### SUPPLIED INFORMATION
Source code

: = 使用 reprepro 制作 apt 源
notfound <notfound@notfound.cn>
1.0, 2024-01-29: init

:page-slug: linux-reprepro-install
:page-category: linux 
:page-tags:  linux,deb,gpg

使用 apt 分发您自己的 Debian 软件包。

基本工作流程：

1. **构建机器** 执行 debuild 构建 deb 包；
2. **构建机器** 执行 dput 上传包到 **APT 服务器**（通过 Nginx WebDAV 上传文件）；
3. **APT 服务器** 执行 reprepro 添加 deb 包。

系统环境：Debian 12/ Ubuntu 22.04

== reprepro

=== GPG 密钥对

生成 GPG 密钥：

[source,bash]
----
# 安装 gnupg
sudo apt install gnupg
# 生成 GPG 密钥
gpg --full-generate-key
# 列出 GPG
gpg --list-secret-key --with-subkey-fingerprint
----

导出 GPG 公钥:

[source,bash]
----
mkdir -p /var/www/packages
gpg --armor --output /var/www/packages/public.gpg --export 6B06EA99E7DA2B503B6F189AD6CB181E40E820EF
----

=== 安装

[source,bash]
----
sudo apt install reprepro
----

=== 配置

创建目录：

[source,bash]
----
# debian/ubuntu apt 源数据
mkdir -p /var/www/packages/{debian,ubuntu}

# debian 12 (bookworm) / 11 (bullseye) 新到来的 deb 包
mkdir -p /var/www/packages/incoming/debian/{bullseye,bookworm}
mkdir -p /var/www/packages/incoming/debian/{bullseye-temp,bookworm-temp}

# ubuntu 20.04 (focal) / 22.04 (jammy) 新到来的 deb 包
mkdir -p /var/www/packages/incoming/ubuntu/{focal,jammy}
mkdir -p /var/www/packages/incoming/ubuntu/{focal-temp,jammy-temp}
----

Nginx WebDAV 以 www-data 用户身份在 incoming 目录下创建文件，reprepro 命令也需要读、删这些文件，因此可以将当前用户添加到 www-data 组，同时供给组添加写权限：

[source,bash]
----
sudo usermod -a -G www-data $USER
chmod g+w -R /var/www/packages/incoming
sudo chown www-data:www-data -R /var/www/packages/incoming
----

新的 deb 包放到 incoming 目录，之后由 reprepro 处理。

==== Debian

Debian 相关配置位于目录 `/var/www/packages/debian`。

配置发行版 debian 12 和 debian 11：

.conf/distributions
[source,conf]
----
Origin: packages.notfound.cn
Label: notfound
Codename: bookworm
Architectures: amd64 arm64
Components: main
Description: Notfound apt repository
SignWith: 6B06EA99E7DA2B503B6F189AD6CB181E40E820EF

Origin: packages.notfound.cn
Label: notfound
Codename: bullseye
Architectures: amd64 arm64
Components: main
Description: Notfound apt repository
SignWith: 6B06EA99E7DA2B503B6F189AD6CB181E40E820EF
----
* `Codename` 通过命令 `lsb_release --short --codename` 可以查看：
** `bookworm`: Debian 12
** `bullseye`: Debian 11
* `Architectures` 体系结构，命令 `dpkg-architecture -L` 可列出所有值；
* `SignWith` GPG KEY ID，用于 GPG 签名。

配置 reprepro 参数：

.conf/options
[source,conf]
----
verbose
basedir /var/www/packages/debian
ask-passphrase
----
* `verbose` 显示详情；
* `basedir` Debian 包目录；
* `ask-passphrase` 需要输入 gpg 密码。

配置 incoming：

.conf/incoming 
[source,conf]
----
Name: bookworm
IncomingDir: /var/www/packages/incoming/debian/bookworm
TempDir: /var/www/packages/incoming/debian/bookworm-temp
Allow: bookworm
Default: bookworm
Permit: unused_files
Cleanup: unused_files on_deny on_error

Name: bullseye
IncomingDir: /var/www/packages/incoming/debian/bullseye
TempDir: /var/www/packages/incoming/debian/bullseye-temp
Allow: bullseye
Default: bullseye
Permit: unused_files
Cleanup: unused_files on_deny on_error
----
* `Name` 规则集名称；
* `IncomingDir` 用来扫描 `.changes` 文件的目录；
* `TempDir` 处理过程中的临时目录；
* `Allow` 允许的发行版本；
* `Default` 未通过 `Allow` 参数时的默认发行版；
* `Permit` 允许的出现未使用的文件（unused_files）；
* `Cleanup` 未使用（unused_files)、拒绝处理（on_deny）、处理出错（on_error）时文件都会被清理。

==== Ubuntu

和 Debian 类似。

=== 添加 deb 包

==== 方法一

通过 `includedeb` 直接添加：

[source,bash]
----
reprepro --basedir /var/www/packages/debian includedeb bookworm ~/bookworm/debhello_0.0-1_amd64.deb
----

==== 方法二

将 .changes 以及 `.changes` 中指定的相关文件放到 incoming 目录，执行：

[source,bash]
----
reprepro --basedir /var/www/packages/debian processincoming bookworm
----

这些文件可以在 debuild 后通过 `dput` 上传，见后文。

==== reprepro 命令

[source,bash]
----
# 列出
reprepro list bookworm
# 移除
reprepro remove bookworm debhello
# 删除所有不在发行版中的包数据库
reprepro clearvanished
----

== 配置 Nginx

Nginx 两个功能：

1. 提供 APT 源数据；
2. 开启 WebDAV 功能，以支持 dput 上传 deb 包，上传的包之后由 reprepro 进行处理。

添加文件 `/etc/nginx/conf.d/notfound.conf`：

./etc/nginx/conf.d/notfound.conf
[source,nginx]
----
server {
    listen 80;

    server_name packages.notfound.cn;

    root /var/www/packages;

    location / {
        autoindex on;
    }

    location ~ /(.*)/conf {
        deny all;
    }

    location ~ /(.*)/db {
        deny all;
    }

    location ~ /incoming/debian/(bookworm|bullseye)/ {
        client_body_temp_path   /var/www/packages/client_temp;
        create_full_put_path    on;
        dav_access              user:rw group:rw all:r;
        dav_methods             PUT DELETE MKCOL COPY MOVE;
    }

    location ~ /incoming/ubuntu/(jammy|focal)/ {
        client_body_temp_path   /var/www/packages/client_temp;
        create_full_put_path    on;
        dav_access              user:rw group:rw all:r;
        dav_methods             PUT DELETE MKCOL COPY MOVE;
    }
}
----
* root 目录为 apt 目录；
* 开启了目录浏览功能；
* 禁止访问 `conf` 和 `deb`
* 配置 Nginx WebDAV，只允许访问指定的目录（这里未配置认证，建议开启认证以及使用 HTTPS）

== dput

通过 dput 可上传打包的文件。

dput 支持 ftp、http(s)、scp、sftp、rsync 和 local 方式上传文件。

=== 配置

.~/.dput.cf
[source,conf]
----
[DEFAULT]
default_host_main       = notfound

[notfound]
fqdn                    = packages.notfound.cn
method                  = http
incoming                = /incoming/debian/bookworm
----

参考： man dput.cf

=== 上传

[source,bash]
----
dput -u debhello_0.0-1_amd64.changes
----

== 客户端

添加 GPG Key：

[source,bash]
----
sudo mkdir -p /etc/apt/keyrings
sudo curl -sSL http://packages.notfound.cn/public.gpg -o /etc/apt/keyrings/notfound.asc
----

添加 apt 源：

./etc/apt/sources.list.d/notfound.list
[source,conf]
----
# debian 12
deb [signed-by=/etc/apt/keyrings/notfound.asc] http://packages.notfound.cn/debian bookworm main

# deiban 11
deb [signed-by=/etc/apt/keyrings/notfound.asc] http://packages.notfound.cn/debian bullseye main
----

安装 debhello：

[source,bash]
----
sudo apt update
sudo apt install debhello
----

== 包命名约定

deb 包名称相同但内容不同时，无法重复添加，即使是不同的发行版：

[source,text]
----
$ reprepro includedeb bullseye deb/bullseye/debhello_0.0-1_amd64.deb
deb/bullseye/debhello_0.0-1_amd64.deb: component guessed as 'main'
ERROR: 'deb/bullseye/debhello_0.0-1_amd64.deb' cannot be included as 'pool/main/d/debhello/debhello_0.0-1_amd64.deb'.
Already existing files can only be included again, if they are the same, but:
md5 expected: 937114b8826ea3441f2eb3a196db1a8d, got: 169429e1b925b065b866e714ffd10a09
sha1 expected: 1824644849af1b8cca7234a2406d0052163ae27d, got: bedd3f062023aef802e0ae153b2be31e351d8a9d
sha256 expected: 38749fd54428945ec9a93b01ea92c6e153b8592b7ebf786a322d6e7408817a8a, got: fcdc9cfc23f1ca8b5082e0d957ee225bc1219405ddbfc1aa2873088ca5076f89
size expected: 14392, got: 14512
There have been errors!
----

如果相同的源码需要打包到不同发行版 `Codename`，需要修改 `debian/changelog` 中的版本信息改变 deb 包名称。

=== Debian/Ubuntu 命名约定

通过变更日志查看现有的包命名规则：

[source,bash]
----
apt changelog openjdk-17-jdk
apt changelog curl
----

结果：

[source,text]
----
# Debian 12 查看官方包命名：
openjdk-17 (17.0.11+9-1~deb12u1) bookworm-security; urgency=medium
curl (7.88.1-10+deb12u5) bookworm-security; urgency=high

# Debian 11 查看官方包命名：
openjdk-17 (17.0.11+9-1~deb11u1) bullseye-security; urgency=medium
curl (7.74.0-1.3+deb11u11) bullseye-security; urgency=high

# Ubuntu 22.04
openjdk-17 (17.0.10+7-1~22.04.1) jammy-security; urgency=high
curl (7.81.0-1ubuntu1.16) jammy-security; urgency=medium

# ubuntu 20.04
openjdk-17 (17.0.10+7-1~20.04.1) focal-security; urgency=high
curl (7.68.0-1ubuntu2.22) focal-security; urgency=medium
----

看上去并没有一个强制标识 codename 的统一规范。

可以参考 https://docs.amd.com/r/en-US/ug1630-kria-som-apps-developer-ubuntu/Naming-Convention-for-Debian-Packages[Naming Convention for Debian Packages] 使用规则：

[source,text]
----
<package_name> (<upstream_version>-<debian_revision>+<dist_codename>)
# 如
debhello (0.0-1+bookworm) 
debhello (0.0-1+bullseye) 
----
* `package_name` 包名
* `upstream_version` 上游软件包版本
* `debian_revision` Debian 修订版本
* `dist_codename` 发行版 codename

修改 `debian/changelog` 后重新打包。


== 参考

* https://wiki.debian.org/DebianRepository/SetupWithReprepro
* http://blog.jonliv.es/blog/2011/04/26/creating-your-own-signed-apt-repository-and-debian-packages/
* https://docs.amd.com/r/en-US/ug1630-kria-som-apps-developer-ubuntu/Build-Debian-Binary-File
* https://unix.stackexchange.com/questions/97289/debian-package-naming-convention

### REQUIRED ACTION
A word-for-word copy of the entries, from the first line through the line containing "1. **构建机器** 执行 debuild 构建 deb 包；", is the whole answer.

### RESPONSE BELOW
Source code

: = 使用 reprepro 制作 apt 源
notfound <notfound@notfound.cn>
1.0, 2024-01-29: init

:page-slug: linux-reprepro-install
:page-category: linux 
:page-tags:  linux,deb,gpg

使用 apt 分发您自己的 Debian 软件包。

基本工作流程：

1. **构建机器** 执行 debuild 构建 deb 包；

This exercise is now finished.